Как ни удивительно, многие наши коллеги по Союзу с этим согласились. Их, видимо, не смущало членство в одной ассоциации с Куняевым, Прохановым, Михаилом Назаровым и другими черносотенцами – у нас же эта идея вызвала чувство брезгливости. Так что когда большинство петербургских писателей все-таки проголосовали за объединение, мы с Саней Лурье, Константином Азадовским и Евгением Анисимовым вышли из зала, а затем и из Союза писателей. Вскоре Союз покинули Яков Гордин, Наталия Рахманова и многие другие…
Сани больше нет. Очень не хватает сегодня его смелости и бескомпромиссности, которые он сохранил до последних дней. Не хватает Саниного острого глаза, безупречного вкуса и чувства слова, не хватает наших ежеутренних разговоров – особенно сейчас.
Николай Крыщук. Теория точек. Литературное отступление из ненаписанных воспоминаний о Самуиле Лурье
К слову. …Еще где-то в начале наших встреч мы с Саней уговорились, что будем оставаться на вы. Все уже не раз перепьют друг с другом на брудершафт, исфамильярничаются вдребезги, а мы останемся, как в первый день знакомства. Идея была правильная. Меня часто коробило тыканье со стороны людей ему не близких, а то и неприятных. Исключение – друзья юности.

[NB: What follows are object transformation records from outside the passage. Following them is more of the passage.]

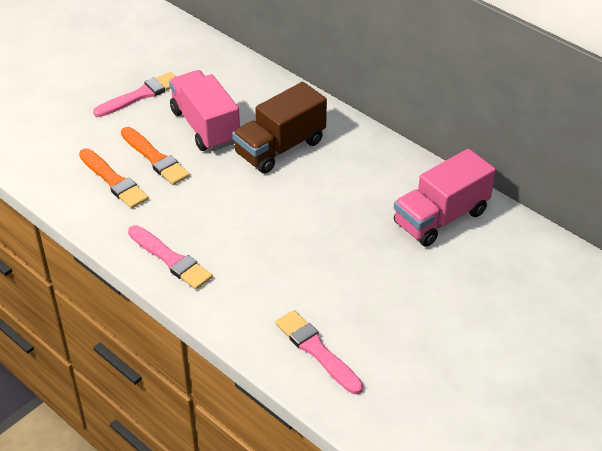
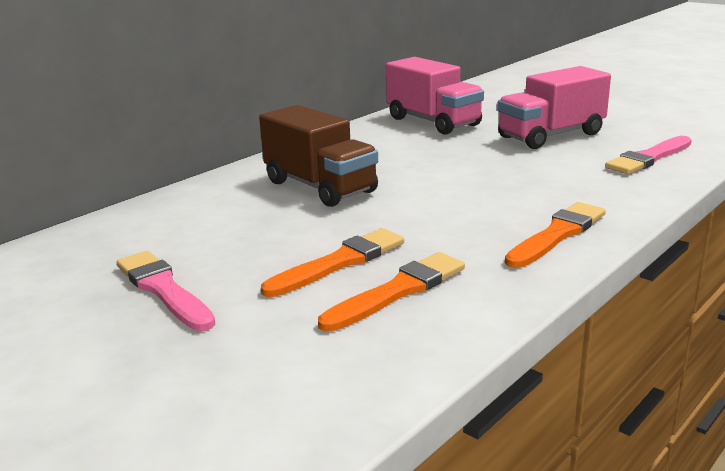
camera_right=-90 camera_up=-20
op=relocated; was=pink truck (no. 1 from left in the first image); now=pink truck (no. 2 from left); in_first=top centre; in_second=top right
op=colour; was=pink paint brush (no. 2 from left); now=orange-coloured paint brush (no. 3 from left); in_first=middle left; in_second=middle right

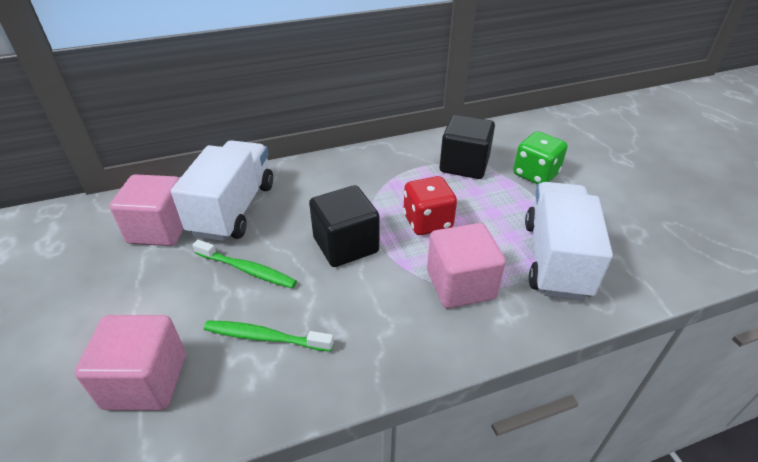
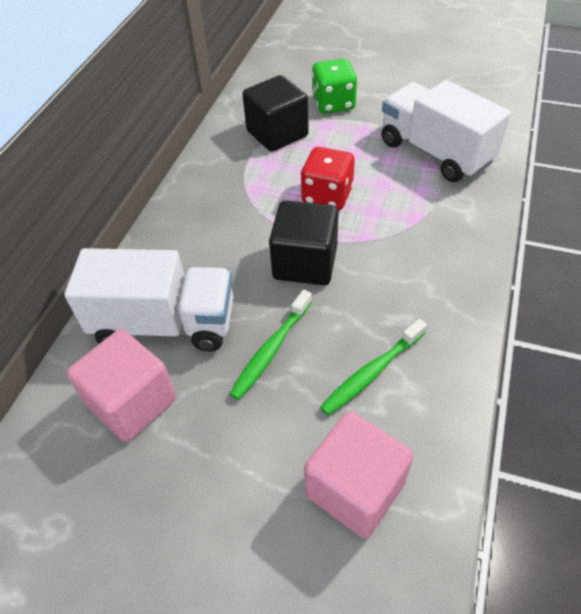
camera_right=-50 camera_up=10
op=spun; was=white truck (no. 1 from left); in_first=middle left; in_second=middle left; clockwise=135
op=missing; was=pink solid cube (no. 3 from left); in_first=centre
op=spun; was=emerald toothbrush (no. 1 from left); in_first=middle left; in_second=centre; clockwise=150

Письма из Пало-Альто. Жили в одном городе, поэтому письма были редкостью. Разве что прислать любопытное видео, актуальную цитату, обменяться текстами или о чем-нибудь напомнить. Пошли письма уже из Пало-Альто. Интонация общения С. Л., попутных замечаний и рассуждений, настроение, каждодневная борьба с болезнью в пользу жизни и литературы в них хорошо видны. А также пробившаяся в слово мелодия отношений, которая до того старалась обойтись без слов. Фрагменты из писем С. Л. пройдут сквозь этот текст.
«…Завтра у меня начнется химия, и какое-то время, говорят, мне будет трудновато общаться, в том числе и письменно. Так что не волнуйтесь, если возникнет пауза. Я и это письмо откладывал до наступления полной ясности. Полная – не наступила, но все-таки можно оценить шансы.
Они не так плохи. В частности, сегодня выяснилось, что мозг пока не затронут. На что никто особо не надеялся, потому что мне досталась особо коварная разновидность: распространяется очень быстро и первым делом бросается в голову. Таким образом, лечение начинается вовремя, и шансы есть. ‹…› Хотя не очень большие: выздоравливают 20 процентов. Из остальных многие получают возможность провести в терпимом и рабочем состоянии года два. Это не так мало, как мы с Вами понимаем» (27 августа 2013 года).
О прозе. Природа игры и природа совести таинственны сами по себе. А уж то, как они сплетались и были завязаны узлом в Самуиле Лурье, вообще трудно поддается описанию. Артистизм был и в составе его деликатности, и в тонком ритуале обольщения, и в умении, не обидев, сказать в глаза трудную правду или, напротив, вложить пощечину в лукавый комплимент.
Все, в чем не было умного изящества, представлялось ему не просто свидетельством бесталанности, но следствием бессовестности и небрежного отношения к жизни. Про себя говорил: главная в жизни страсть – чтобы текст был хороший. Какая связка, заметьте: страсть – текст. Связка, знакомая всякому истинному поэту (строки Пастернака и Мандельштама просятся и в эту строку). Об одном известном литераторе С. Л. как-то сказал, что было явной автохарактеристикой: пишет статьи и прозу, а живет, как трагический поэт.
Итак, страсть, совесть, смысл, игра – природа одна. К примеру, С. Л. любил футбол и знал в нем толк. Любил изобретательность, ум, смелость, комбинацию. Быть может, несколько литературно. Потому и судил ее по тем же правилам, что и беллетристику. Красиво играют, техника, остроумные передачи, но как только подходят к воротам – забыли, зачем пришли. Озираются, как эскимосы в парной.
Наши тоже: столько накрутят литературы, и неплохой, неплохой, ничего не имею против. И так называемый интеллект. Только не помнят, ради чего бежали.